3. Define all request parameters. Annotate them all with @Parameter.

4. Implement execute() for RUD commands and execute()/create() for C commands.

5. Add s_name - the response name. Should be specified in lower case.

6. When thinking about the command name, prepend it with create/delete/update/list depending on the context. Only if none of those prependers fit your logic, use your own (assign for example).


Writing a CS API Response class

  1. Make your class extend BaseResponse.
  2. Annotate the class with @EntityReference set with the CloudStack interface representing the object you are returning to the API user. For example, VolumeResponse has @EntityReference set with Volume.
  3. Annotate each parameter with @SerializedName and @Param annotations. See more details on these annotations in Annotations use in the API .
  4. Parameter names should be lower case.
  5. Make sure that you don't expose actual DB ids by setting them to your Ids fields. Use UUID value instead.

API placement and registration

The command placement depends on whether the command is coming as a part of a plugin that can be enabled/disabled, or the CloudStack core base.

When the command comes as a part of the CS core base
  • Location: The request/response code should be placed in cloud-api/cloud-engine-api packages.
  • Access permissions: The command's access control permissions (who is eligible to call it) should be registered in file.
  • Command registration: The command should be added to the list of all APIs CS supports, returned by ManagementServerImpl. getCommands().

Note that the calls done from the command, should reference only interfaces from cloud-api or cloud-util packages.

When the command comes as a part of a plugin/service
  • Location: Define the command (request/response) in the plugin package.
  • Access Permissions: Define the permissions in the Cmd file, @APICommand annotation, "authorized" field. Example: authorized = {RoleType.Admin}) 
  • Command Registration: Make your plugin manager extend PluggableService interface. Add the new API command to the list of commands returned by getCommands().

The commands defined in the plugin should reference only interfaces located in cloud-api/cloud-utils/<your plugin> packages.
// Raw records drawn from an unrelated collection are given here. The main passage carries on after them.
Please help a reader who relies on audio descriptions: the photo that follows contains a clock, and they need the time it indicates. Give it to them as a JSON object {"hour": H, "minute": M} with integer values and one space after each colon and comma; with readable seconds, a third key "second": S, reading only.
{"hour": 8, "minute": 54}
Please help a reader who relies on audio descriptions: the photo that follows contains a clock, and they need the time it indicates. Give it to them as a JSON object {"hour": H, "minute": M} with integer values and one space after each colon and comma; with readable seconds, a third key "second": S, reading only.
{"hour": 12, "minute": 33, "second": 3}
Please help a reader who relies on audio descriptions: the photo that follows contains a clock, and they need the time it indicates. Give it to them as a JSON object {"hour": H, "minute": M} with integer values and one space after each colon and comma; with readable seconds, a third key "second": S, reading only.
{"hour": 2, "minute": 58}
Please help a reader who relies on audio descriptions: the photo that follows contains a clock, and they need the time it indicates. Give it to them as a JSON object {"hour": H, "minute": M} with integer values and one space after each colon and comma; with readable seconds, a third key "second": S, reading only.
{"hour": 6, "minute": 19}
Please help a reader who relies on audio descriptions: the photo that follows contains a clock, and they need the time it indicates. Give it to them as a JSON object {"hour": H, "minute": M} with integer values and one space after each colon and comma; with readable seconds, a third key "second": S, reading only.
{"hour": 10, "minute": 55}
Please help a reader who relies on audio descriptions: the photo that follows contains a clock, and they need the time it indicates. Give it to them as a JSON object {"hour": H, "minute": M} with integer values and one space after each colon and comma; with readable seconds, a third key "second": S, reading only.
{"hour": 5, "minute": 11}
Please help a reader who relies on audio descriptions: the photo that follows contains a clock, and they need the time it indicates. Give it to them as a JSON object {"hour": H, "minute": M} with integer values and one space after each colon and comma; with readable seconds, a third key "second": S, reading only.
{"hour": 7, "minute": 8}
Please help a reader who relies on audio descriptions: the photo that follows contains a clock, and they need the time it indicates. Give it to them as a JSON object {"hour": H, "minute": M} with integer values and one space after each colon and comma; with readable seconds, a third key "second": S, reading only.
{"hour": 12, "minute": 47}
Rules when modifying existing APIs

The main rule is - all APIs should remain backwards compatible. It means that:

  1. In the Request: Don't change the parameter from optional to required.
  2. In the Request: Don't add a new parameter to an existing command with required=true option.
  3. In the Request: Don't reduce the command permission from being available to normal user to becoming available to Admin only.
  4. In the Request/Response: Don't rename existing parameters.
  5. In the Request/Response: Don't change the parameter type (from String to Map for example).
  6. In the Response: Don't remove the parameter from the response as the third party software can rely on its presence. 

Other rules:

  1. When a new parameter is added, it should be set with "since=release #" field in @Parameter annotation. 
  2. If you think that some parameter should be removed in the future, mark it with @Deprecated and make sure it's documented for the n release. Once it's released, the customers will get a chance to review/change their code to get rid of this parameter, so it can be removed in the n+1 release.